31. It is clear that the whole of the property mentioned in Schedule A and B must be treated as joint property of the family of which Padman and his sons were members,
32. Although Padman, in consequence of his habits and his incapacity, had to live separately, and although certain property was allotted to him for his maintenance, it has been found as a fact that such property was much less than what his one-third share would have been, and that there never was, in fact, any partition of the joint property before 1907.
33. In their Lordships' opinion the sole question is whether, by reason of the deed of 1907, Padman and his two sons were separated in status from the joint family and whether there was at that time a partition of the joint family estate.
34. There is a twofold application of the word 'division' in connection with a partition.
35. In the first place, there is separation, which means the severance of the status of jointness. That is a matter of individual volition; and it must be shown that an intention to become divided has been clearly and unequivocally expressed, it may be by explicit declaration or by conduct.

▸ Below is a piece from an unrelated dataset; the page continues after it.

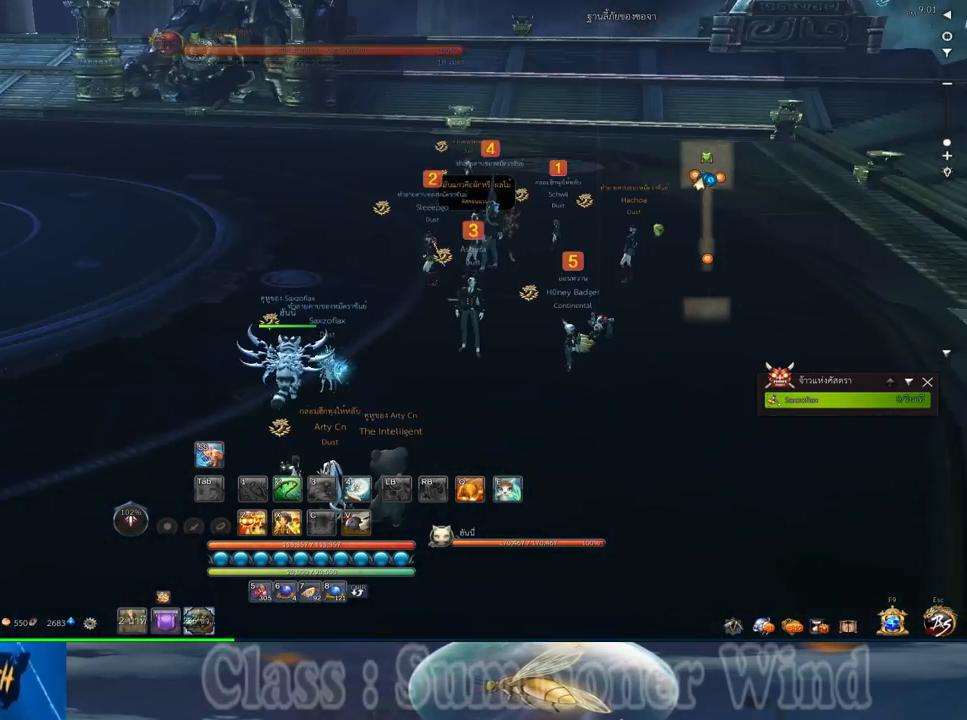
{"keys": ["w"], "mouse": [], "events": [[267, "w", "down"]]}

36. Secondly, there is the partition or division of the joint estate, comprising the allotment of shares, which may be effected by different methods.
37. In their Lordships' opinion the deed of 1907 doss not operate either as a separation of status or as a partition of joint family property.
38. The deed proceeded upon the basis that there was no joint family and no joint family property. The basis was that all the property, including that which was in Padman's possession, had been separately acquired, and that all the property except that in possession of Padman belonged to Mukund.
39. Further, by the deed, Padman agreed not to contest the genuineness or the contents of his father's will in consideration of the gift of certain property by Mukund.
40. There is no suggestion in any part of the deed that the parties were proceeding upon the basis that there was a joint family of which they were members, or that they were taking part in a division of the joint family property.
41. In their Lordships' opinion this disposes of the appeal, for it has now been ascertained that the property in dispute was, in fact, joint family property, that there never was a separation or division of the joint family property, and the plaintiff being a member of the joint family has an indefeasible right to demand partition.
42. Their Lordships are of opinion that the High Court's direction as to the division of the estate proceeded on a correct basis, and that the decree of the High Court in accordance therewith was rightly made.
43. They will therefore humbly advise His Majesty that this appeal should be dismissed with costs.